Güncel yazılar serisi
Terör, adı konmamış bir gizli savaş. Vuran belli değil, ölen belli değil. Ama toplumda büyük bir kaos ve hoşnutsuzluk oluşturmak için başvurulan yollardan biri. Bela ise “Bir toplum neye layıksa ona kavuşması” konusundaki ilahi kanununa uygun felaketler.
Terör, bir ülkeye kendi içinden de gelebilir, dışarıdan da sokulabilir. Temel maksadı ülke idaresini yıldırmak, halkı canından bezdirmektir. Terörde gerilla taktikleri uygulanır. Bunun başında “vur kaç” taktiği ile idarenin yıldırılması ve kalabalıkların huzursuz edilmesi gelir.

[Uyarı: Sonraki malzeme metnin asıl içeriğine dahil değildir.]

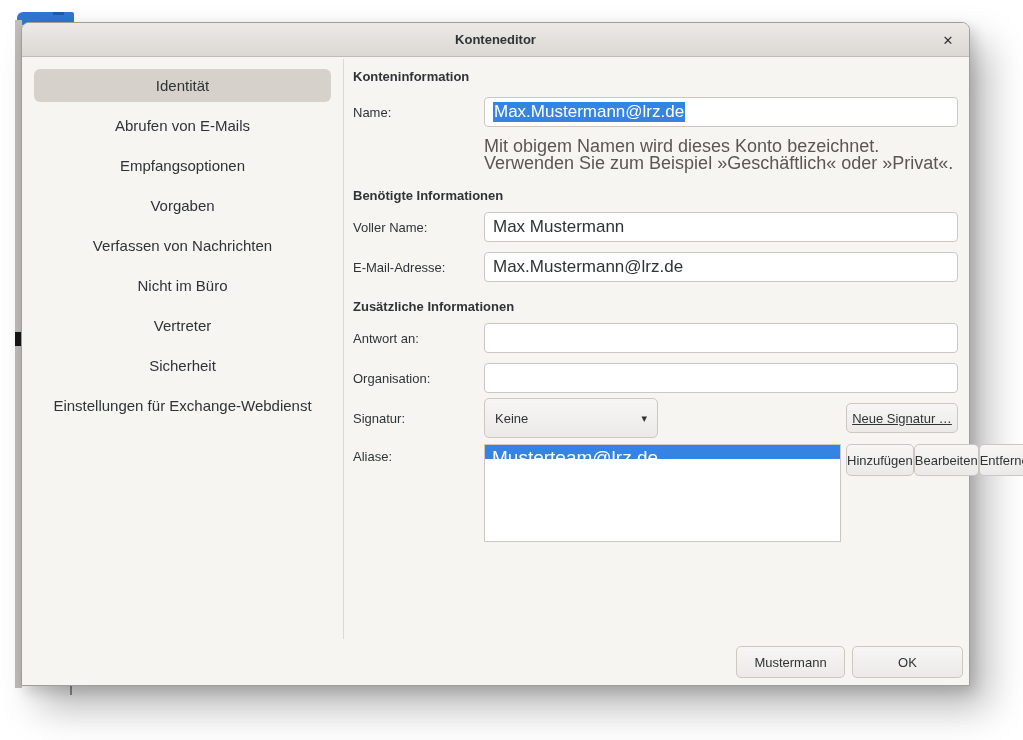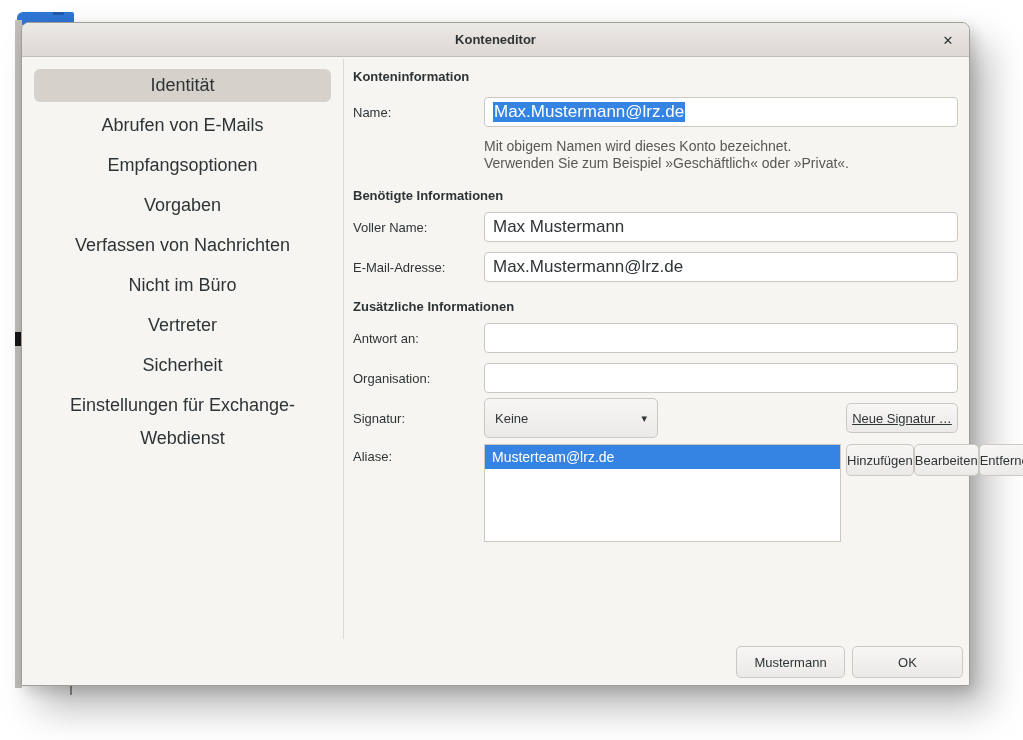--- a/index.html
+++ b/index.html
@@ -29,7 +29,7 @@
   .body{position:absolute;left:0;top:34px;right:0;bottom:0;}
 
   .sidebar{position:absolute;left:12px;top:12px;width:297px;}
-  .side-item{height:33px;line-height:33px;text-align:center;font-size:18px;color:#2e3436;
+  .side-item{height:33px;line-height:33px;text-align:center;font-size:15px;color:#2e3436;
     border-radius:6px;margin-bottom:7px;}
   .side-item.selected{background:#d6d2cb;}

Terör’ün bir ülkede uygulanabilmesi o ülkede teröre hazırlanmış bir zemini bulmasıyla yakından ilgilidir. Eğer teröristle kendilerine zemin bulamazlarsa bu tamamen sathi (toplumun dışında) kalır. Ama buna bir zemin hazırlanmışsa artık terörü önlemek çok zordur. Zira bunlar senin halkım dediğin, vatandaşım dediğin insanlar içerisinden çıkar ki böylelerine “gündüz sadi, gece şaki (haydut)…” denir.
Terörle mücadele ettiğini söyleyenler, toplumun yapısına iyi dikkat etmelidirler. Toplumda insanlar birbirlerini kardeş olarak mı kucaklıyorlar yoksa birbirlerini düşman olarak mı görüyorlar? Peki, o halde nedir, Türk-Kürt kavgası, Laik anti laik sürtüşmesi ve nedir Alevi-Sünni ayrışması. Kim yapıyor bunları? Rantiyeci medya, “elindeki körükle niçin bu yangının üzerine gitmektedir?” Basın hürdür öyle mi? O zaman terörden bu şikâyet niye?

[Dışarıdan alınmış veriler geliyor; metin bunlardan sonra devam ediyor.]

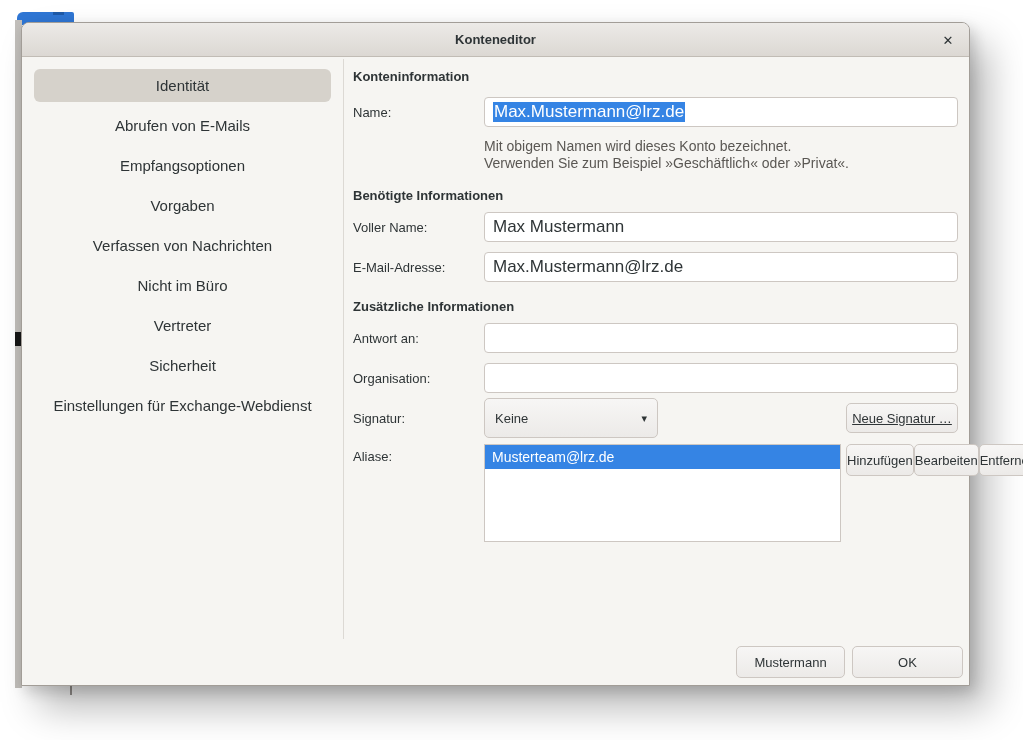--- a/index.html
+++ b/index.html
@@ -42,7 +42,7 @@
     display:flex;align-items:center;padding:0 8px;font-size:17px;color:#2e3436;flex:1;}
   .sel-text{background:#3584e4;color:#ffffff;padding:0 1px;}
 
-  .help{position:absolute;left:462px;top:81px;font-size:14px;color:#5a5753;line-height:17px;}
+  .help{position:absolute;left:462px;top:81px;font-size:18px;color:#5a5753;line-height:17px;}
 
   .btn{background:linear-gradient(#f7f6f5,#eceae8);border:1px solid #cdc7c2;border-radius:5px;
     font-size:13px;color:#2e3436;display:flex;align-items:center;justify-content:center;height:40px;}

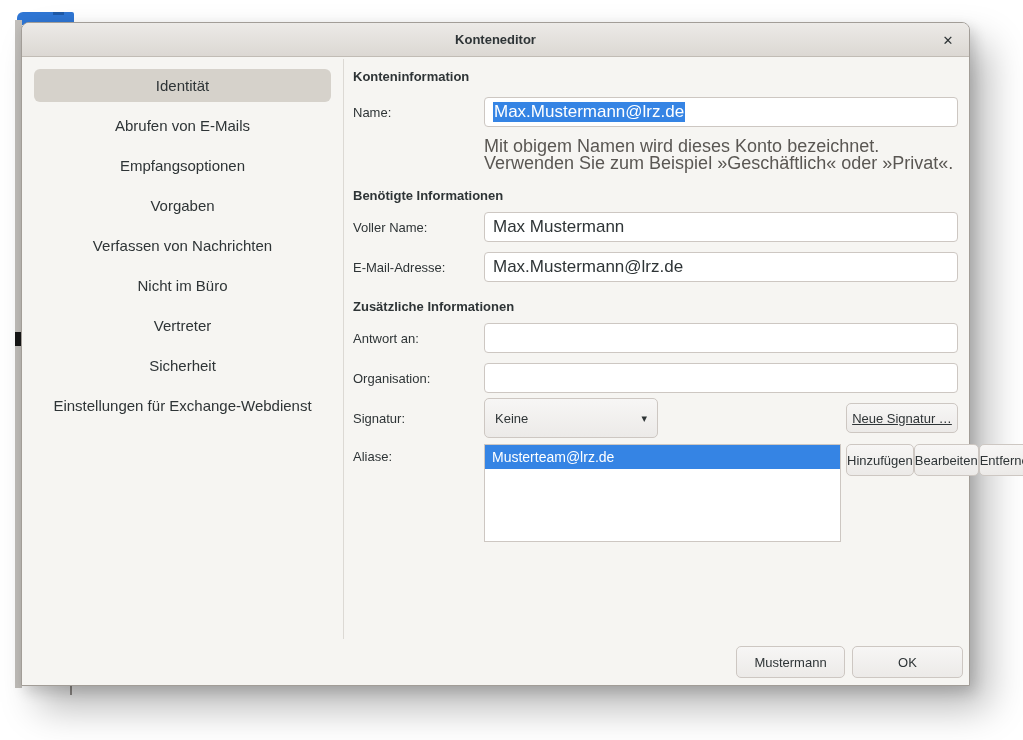--- a/index.html
+++ b/index.html
@@ -53,7 +53,7 @@
   .alias-row{align-items:flex-start;}
   .alias-row .lbl{line-height:20px;padding-top:3px;}
   .alias-list{width:357px;height:98px;background:#ffffff;border:1px solid #cdc7c2;flex:none;overflow:hidden;}
-  .alias-item{height:24px;line-height:25px;padding:0 7px;font-size:14px;}
+  .alias-item{height:14px;line-height:25px;padding:0 7px;font-size:19px;}
   .alias-item.selected{background:#3584e4;color:#ffffff;}
   .alias-btns{margin-left:auto;display:flex;flex-direction:row;width:112px;}
   .alias-btns .btn{height:32px;margin-bottom:2px;border-radius:5px;}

Teröristlerin üzerine bomba yağdırmakla terörün önü alınamaz. Eğer alınsaydı 1960’dan beri anarşi ve terörün içerinde kavrulan, birçok insanın ölmesine ve yaralanmasına sebep olan terör, 4 ihtilal (27 Mayıs 1960, 12 Eylül 1980, 28 Şubat 1997 post modern darbesi ile 12 Mart 1971 muhtırası) bu kadar yasal ve askeri önlemler ile önü alınırdı. Memleketimizde de bugün “sütliman (sakin ve huzurlu) bir ortam olurdu”
ZAMANIMIZDA TERÖR
Zamanımızda terör boyut değiştirmiş gibi görünse de ülkemizde ve ülke idaresinde yaptığı tahribat açısından pek bir şey değişmemiştir. PKK, yıllardır dış güçlerin koynumuzda beslettikleri insanların yine onların işaret ve destekleriyle bu milletle zehir kusmaktadır.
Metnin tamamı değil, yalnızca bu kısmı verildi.